WXXI's predecessor, WSAY, was founded by Gordon Brown, an engineer who was one of the great characters of Rochester radio. Legend has it that the first license granted to Brown was lost in the mail, and it was only after a delay of several months that a new license, this time with the WSAY calls, was finally in Brown's hands. The new station made its debut in early 1936, running 250 Watts on 1210 kHz.
WSAY moved to 1240 in the NARBA shift of March 29, 1941, then to 1370 three years later. It took the end of the war for Brown to be able to get the equipment and steel he needed to build the 5-kW directional facility specified in the 1370 construction permit.
In the 1950s, WSAY became a top-40 station, with a rotating cast of low-paid DJs using house names such as "Mike Melody." For more than two decades, Brown continued to run WSAY on a shoestring, with technical quality that was often commensurate. WSAY was the only Rochester station that never had an FM outlet or applied for a television license.
By the 1970s, WSAY had become, in effect, a freeform radio station. Brown had little input into the music played on the station, leaving the choices in the hands of the DJs, who played everything from blues to country to heavy metal, interruped promptly every night at six for the daily reading of the rosary (one of several paid blocks of time on WSAY).

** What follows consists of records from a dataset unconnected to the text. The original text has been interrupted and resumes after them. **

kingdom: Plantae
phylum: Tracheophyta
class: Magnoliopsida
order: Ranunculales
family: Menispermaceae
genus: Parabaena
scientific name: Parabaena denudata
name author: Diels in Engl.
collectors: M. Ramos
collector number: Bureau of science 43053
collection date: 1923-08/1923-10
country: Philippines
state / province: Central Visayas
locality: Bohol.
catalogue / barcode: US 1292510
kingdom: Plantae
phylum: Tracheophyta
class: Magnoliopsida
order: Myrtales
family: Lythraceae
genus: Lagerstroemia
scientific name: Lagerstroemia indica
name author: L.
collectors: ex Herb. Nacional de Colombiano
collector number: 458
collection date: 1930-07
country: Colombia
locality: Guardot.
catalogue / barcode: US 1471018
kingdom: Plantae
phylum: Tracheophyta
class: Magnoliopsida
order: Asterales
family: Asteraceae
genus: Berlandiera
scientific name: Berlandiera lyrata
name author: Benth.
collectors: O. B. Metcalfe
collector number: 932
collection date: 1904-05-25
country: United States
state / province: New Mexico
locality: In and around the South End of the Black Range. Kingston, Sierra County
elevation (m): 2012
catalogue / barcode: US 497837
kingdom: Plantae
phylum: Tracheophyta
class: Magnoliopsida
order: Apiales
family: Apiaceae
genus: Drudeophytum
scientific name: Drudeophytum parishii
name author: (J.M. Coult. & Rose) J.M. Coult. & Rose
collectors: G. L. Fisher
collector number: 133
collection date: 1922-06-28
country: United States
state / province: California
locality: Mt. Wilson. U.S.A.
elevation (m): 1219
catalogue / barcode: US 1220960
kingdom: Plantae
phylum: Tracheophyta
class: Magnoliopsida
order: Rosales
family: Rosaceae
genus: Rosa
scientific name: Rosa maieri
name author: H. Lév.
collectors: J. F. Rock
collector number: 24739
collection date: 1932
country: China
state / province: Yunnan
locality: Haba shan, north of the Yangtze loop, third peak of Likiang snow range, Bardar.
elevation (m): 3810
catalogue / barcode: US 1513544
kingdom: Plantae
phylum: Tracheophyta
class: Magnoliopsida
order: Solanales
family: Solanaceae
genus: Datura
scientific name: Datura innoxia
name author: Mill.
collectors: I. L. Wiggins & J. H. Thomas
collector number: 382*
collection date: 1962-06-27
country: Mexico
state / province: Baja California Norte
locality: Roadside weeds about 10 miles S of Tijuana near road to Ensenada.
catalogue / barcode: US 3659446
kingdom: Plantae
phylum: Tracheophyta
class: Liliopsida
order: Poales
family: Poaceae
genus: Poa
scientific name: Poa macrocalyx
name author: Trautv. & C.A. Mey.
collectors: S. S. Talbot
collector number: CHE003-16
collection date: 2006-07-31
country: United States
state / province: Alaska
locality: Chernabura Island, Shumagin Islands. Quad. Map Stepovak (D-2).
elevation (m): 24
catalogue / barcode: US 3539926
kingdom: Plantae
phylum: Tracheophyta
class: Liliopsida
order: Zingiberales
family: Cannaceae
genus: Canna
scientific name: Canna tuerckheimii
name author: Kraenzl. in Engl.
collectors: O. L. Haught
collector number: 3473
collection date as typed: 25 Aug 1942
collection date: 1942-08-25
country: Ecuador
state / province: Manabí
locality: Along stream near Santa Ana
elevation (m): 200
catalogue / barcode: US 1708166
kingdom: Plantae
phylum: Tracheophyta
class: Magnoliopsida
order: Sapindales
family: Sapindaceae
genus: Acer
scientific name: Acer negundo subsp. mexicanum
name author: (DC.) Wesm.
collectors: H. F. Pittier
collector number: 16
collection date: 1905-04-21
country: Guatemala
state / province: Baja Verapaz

With Brown's death in 1979, WSAY was sold to the Monroe Broadcasting Corporation, which changed the format to country, then, in 1982, to talk radio under the WRTK (Rochester TalK) calls. A year later, country music returned, and after another year, public broadcaster WXXI stepped in and bought the station.
The 1370 frequency went dark for several weeks, returning on July 2, 1984 as Rochester's second public radio service, providing a diet of news, talk and jazz to complement the classical music that now filled the entire broadcast day on WXXI-FM.
WXXI(AM) has varied little from that format in the years since it signed on, and now offers news and talk (including a local midday talk show) in the daytime and early evening, with classic jazz all night long.